What have I learned from this experience? Building a home IT lab is not like the procurement processes you’re used to at pretty much any organized job you’ve ever been employed at. It basically involves you pestering vendors (or sucking up to them), nagging others for old parts, debasing yourself by dumpster diving for old, inferior gear, and generally just doing unsavory things.
But it’s all in pursuit of IT Excellence so it is justified.
So what have I got with this crazy stack? Well material is only one piece; sweat equity costs are very high as well. I’ve run about 17 Cat 5e cables of varying lengths through an attic that hasn’t seen this much human attention since the Nixon administration:
The mess on the left isn’t mine….entirely. I only claim the ones on the right
I spent three solid Saturdays (in between other chores) navigating this awful, dusty attic and its counterpart in the garage above my server stack, all in pursuit of this:
And though the cable management out of frame is obscene and not suitable for a family-friendly blog like AC, I will say I’ve accomplished something important here.
Who else can say they’ve unified TV & Compute resources in such a singular stack in their home? All those goddamned ugly black power bricks are located in one corner of the garage, the only area suitable for such things. The only non-endpoint device in the living quarters of the house is the Netgear Nighthawk AC wifi router (DD-WRT, currently my gateway).

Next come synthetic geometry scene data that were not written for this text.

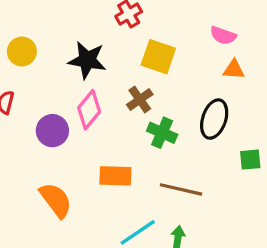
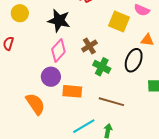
yellow square: (158, 57) -> (119, 21), moved
orange triangle: (234, 70) -> (147, 40), moved
purple circle: (52, 131) -> (51, 77), moved

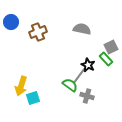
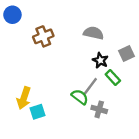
blue circle: (11, 22) -> (12, 15), moved
green rectangle: (106, 59) -> (113, 77), moved
black star: (88, 65) -> (100, 60), moved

Everything else in the living quarters -save for my computer which now has a nice 3x1GbE drop in the wall- is a simple endpoint device. Ethernet is my medium: data & Television are the payload, all from this one spot. Yes, even my wife can appreciate that.
And from an IT Lab perspective, I’ve got this:
Three compute nodes with a total of 10 cores
50GB DDR3 minimum 1333mhz RAM
2TB in the NetGear which runs some light iSCSI LUNs
6TB in RAID 0 on the Frankencuda with 256GB SSD
3Gb/s fabric-oriented networking to each node, LACP on the Cisco switch
So now the fun begins. Benchmarks are underway, followed by real workload simulation. I’ll update you diligently as I try to break what I just built.